В 1942 году, когда Амин оказался в плену в Германии, Муилала впервые в жизни покинула знакомые улочки квартала Беррима. Вместе с Омаром и Сельмой она поехала на поезде в Рабат, куда ее вызвало командование и откуда она надеялась отправить посылку своему обожаемому первенцу. Муилала, закутанная в белый хайк, села в поезд и страшно испугалась, когда локомотив окутался клубами дыма и, издав громкий свист, потащил вагоны вперед. Она долго смотрела на мужчин и женщин, оставшихся на перроне и без всякого толку махавших руками. Омар устроил мать и сестру в купе первого класса, где уже сидели две француженки. Они стали перешептываться. Казалось, они изумлены тем, что такая женщина, как Муилала – с браслетами на лодыжках, с крашенными хной волосами и длинными мозолистыми руками, – может ехать вместе с ними. Местным запрещалось путешествовать первым классом, и француженки были потрясены глупостью и наглостью этих неграмотных аборигенов. Когда в купе вошел контролер, они задрожали от возбуждения. «Сейчас эта комедия закончится, – думали они. – Сейчас этой арабке укажут ее место. Она думает, что может сидеть, где ей вздумается, но существуют же правила!» Муилала извлекла из-под хайка билеты на поезд и бумагу от командования о том, что ее сын находится в плену. Контролер изучил бумаги и со смущенным видом потер лоб. «Приятного путешествия, мадам», – произнес он, приподняв фуражку. И выскользнул в коридор.

Француженки не могли опомниться. Поездка была испорчена. Вид этой женщины, с головы до ног завернутой в белую ткань, вызывал у них отвращение. Им был неприятен исходивший от нее запах пряностей, ее бессмысленный взгляд, которым она озирала пейзаж.

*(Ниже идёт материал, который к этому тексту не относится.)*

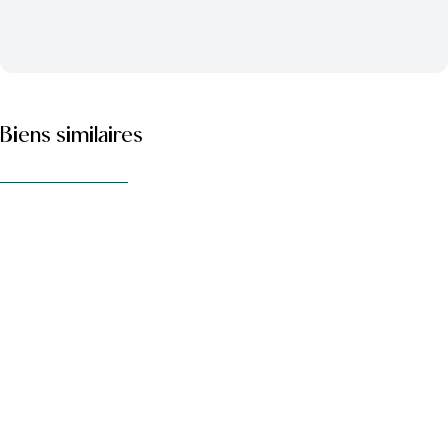
Biens similaires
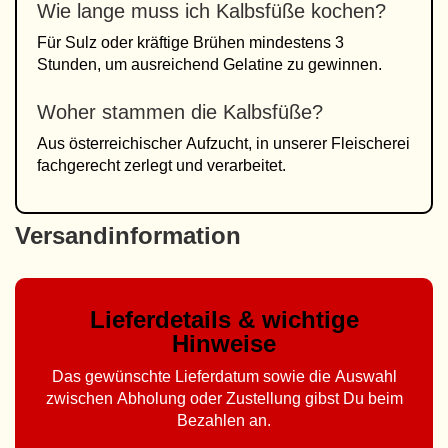
Wie lange muss ich Kalbsfüße kochen?
Für Sulz oder kräftige Brühen mindestens 3
Stunden, um ausreichend Gelatine zu gewinnen.
Woher stammen die Kalbsfüße?
Aus österreichischer Aufzucht, in unserer Fleischerei
fachgerecht zerlegt und verarbeitet.
Versandinformation
Lieferdetails & wichtige
Hinweise
Das gewünschte Lieferdatum sowie die Auswahl
zwischen Abholung oder Zustellung gibst Du beim
Bezahlen an.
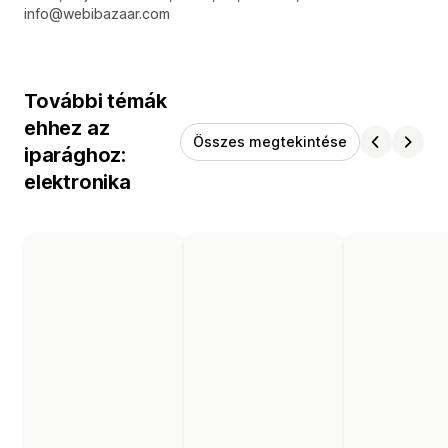
info@webibazaar.com
További témák
ehhez az
Összes megtekintése
iparághoz:
elektronika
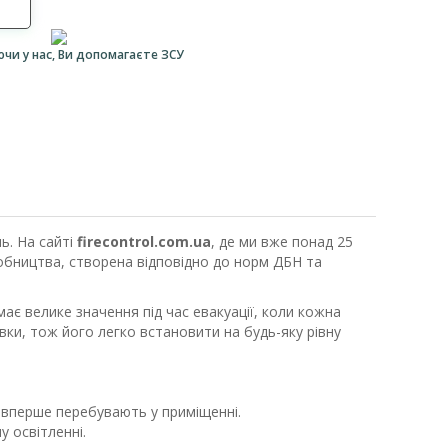
ючи у нас, Ви допомагаєте ЗСУ
ь. На сайті
firecontrol.com.ua
, де ми вже понад 25
обництва, створена відповідно до норм ДБН та
 має велике значення під час евакуації, коли кожна
вки, тож його легко встановити на будь-яку рівну
і вперше перебувають у приміщенні.
 освітленні.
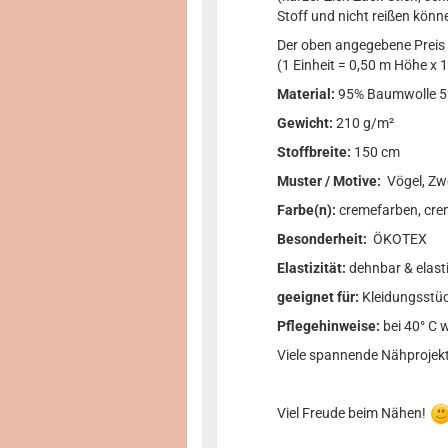
Stoff und nicht reißen könn
Der oben angegebene Preis b
(1 Einheit = 0,50 m Höhe x 1
Material:
95% Baumwolle 5
Gewicht:
210 g/m²
Stoffbreite:
150 cm
Muster / Motive:
Vögel, Zwe
Farbe(n):
cremefarben, crem
Besonderheit:
ÖKOTEX
Elastizität:
dehnbar & elast
geeignet für:
Kleidungsstüc
Pflegehinweise:
bei 40° C 
Viele spannende Nähprojekte
Viel Freude beim Nähen!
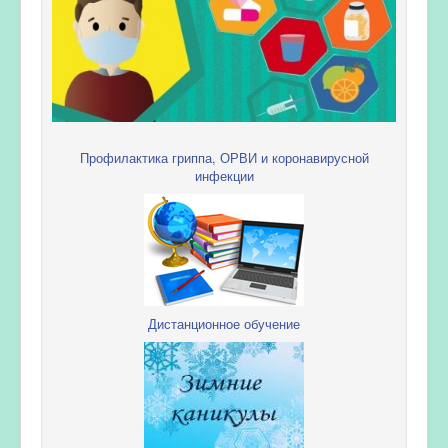
Профилактика гриппа, ОРВИ и коронавирусной
инфекции
Дистанционное обучение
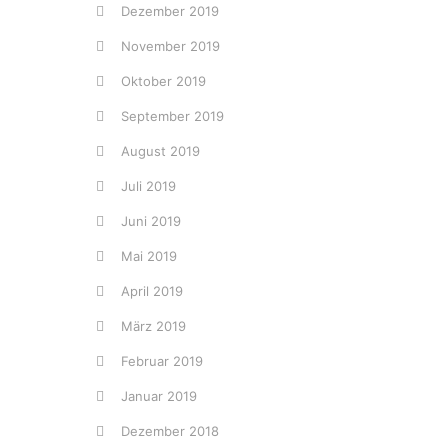
Dezember 2019
November 2019
Oktober 2019
September 2019
August 2019
Juli 2019
Juni 2019
Mai 2019
April 2019
März 2019
Februar 2019
Januar 2019
Dezember 2018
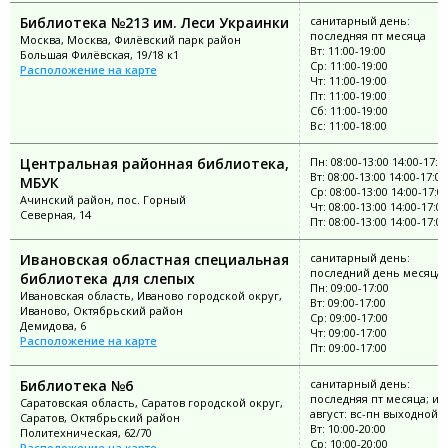
Библиотека №213 им. Леси Украинки
санитарный день:
последняя пт месяца
Москва, Москва, Филёвский парк район
Вт: 11:00-19:00
Большая Филёвская, 19/18 к1
Ср: 11:00-19:00
Расположение на карте
Чт: 11:00-19:00
Пт: 11:00-19:00
Сб: 11:00-19:00
Вс: 11:00-18:00
Центральная районная библиотека,
Пн: 08:00-13:00 14:00-17:0
Вт: 08:00-13:00 14:00-17:00
МБУК
Ср: 08:00-13:00 14:00-17:0
Ачинский район, пос. Горный
Чт: 08:00-13:00 14:00-17:00
Северная, 14
Пт: 08:00-13:00 14:00-17:00
Ивановская областная специальная
санитарный день:
последний день месяца
библиотека для слепых
Пн: 09:00-17:00
Ивановская область, Иваново городской округ,
Вт: 09:00-17:00
Иваново, Октябрьский район
Ср: 09:00-17:00
Демидова, 6
Чт: 09:00-17:00
Расположение на карте
Пт: 09:00-17:00
Библиотека №6
санитарный день:
последняя пт месяца; ию
Саратовская область, Саратов городской округ,
август: вс-пн выходной
Саратов, Октябрьский район
Вт: 10:00-20:00
Политехническая, 62/70
Ср: 10:00-20:00
Расположение на карте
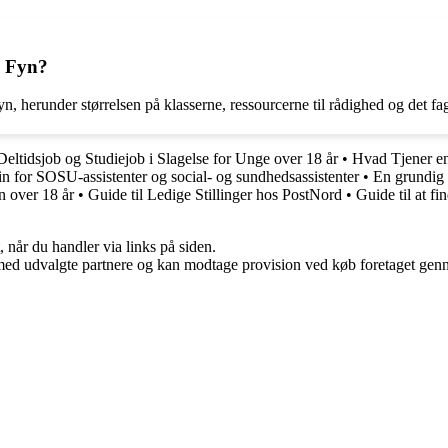
å Fyn?
n, herunder størrelsen på klasserne, ressourcerne til rådighed og det fag
Deltidsjob og Studiejob i Slagelse for Unge over 18 år
•
Hvad Tjener e
rin for SOSU-assistenter og social- og sundhedsassistenter
•
En grundig 
n over 18 år
•
Guide til Ledige Stillinger hos PostNord
•
Guide til at f
 når du handler via links på siden.
med udvalgte partnere og kan modtage provision ved køb foretaget gennem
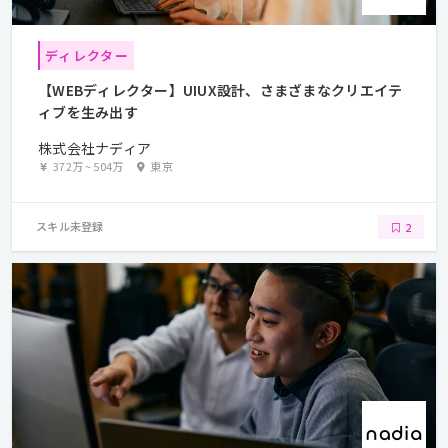
ディレクター
【WEBディレクター】UIUX設計、さまざまなクリエイテ
ィブを生み出す
株式会社ナディア
372万
~
504万
東京
スキル未登録
2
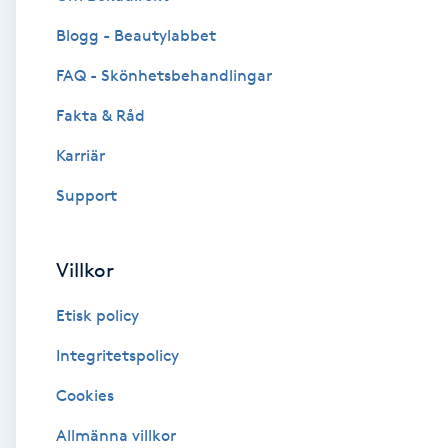
Blogg - Beautylabbet
Brynformning
FAQ - Skönhetsbehandlingar
Brynfärgning
Fakta & Råd
Brynplockning
Karriär
Support
Bröllopsuppsättning
C
Villkor
Celluliter
Etisk policy
Coachning
Integritetspolicy
Cookies
Color correction
Allmänna villkor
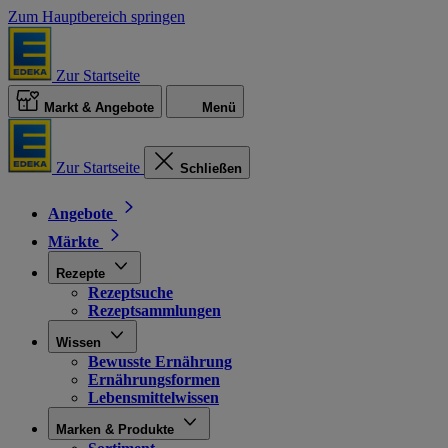
Zum Hauptbereich springen
Zur Startseite
Markt & Angebote
Menü
Zur Startseite
Schließen
Angebote
Märkte
Rezepte
Rezeptsuche
Rezeptsammlungen
Wissen
Bewusste Ernährung
Ernährungsformen
Lebensmittelwissen
Marken & Produkte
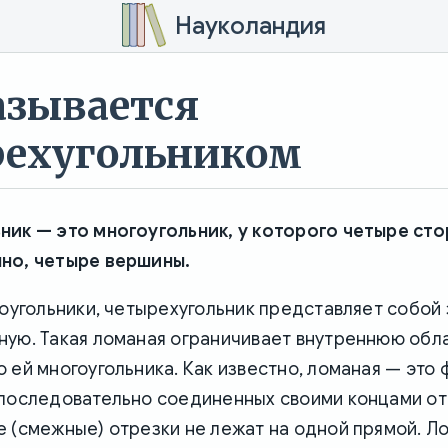
Науколандия
азывается
ехугольником
ник — это многоугольник, у которого четыре сто
но, четыре вершины.
гоугольники, четырехугольник представляет собой
ную. Такая ломаная ограничивает внутреннюю обл
 ей многоугольника. Как известно, ломаная — это 
 последовательно соединенных своими концами от
 (смежные) отрезки не лежат на одной прямой. Л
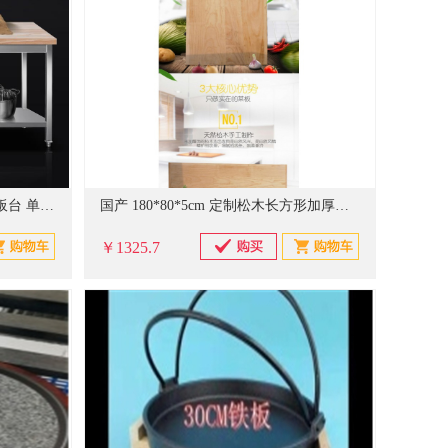
德玛仕 1800*800*800mm 木面案板台 单位:台
国产 180*80*5cm 定制松木长方形加厚案板 菜板工作台（单位：块）
￥1325.7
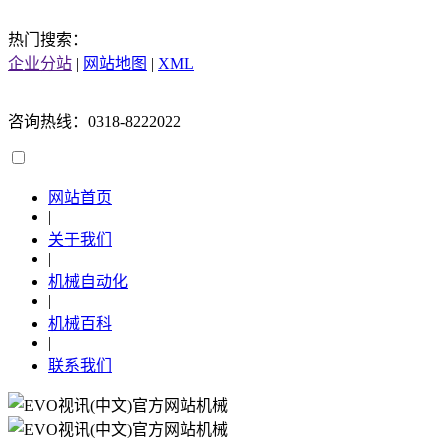
热门搜索：
企业分站
|
网站地图
|
XML
咨询热线：0318-8222022
网站首页
|
关于我们
|
机械自动化
|
机械百科
|
联系我们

Но больше всего им действовала на нервы сопровождавшая женщину маленькая замарашка, девочка лет шести-семи в городской одежде – что не мешало ей быть скверно воспитанной. Сельма, путешествовавшая впервые, крутилась во все стороны. Вскарабкалась на колени матери, заявила, что хочет есть, стала усердно набивать рот сладким печеньем, измазала руки медом. Она громко разговаривала с братом, шагавшим взад-вперед по коридору, напевала арабские песни. Более молодая и сердитая из француженок внимательно рассматривала девочку. Очень красивая, подумала она, и непонятно почему это заставило ее вздрогнуть. Ей почудилось, что Сельма украла это прелестное лицо, что она взяла его у какой-то другой девочки, которая наверняка его больше заслуживала и заботилась бы о нем гораздо лучше. Это дитя было прекрасно и равнодушно к своей красоте и оттого еще более опасно. Несмотря на задернутые пассажирками тонкие кисейные занавески, солнце проникало в вагонное окно, и в его теплом оранжевом свете волосы Сельмы ярко блестели. Ее кожа светло-медного оттенка от этого казалась еще более нежной, бархатистой. Огромные миндалевидные глаза напоминали глаза черной пантеры, которой француженка когда-то любовалась в парижском зоопарке. Таких глаз просто не бывает, подумала пассажирка.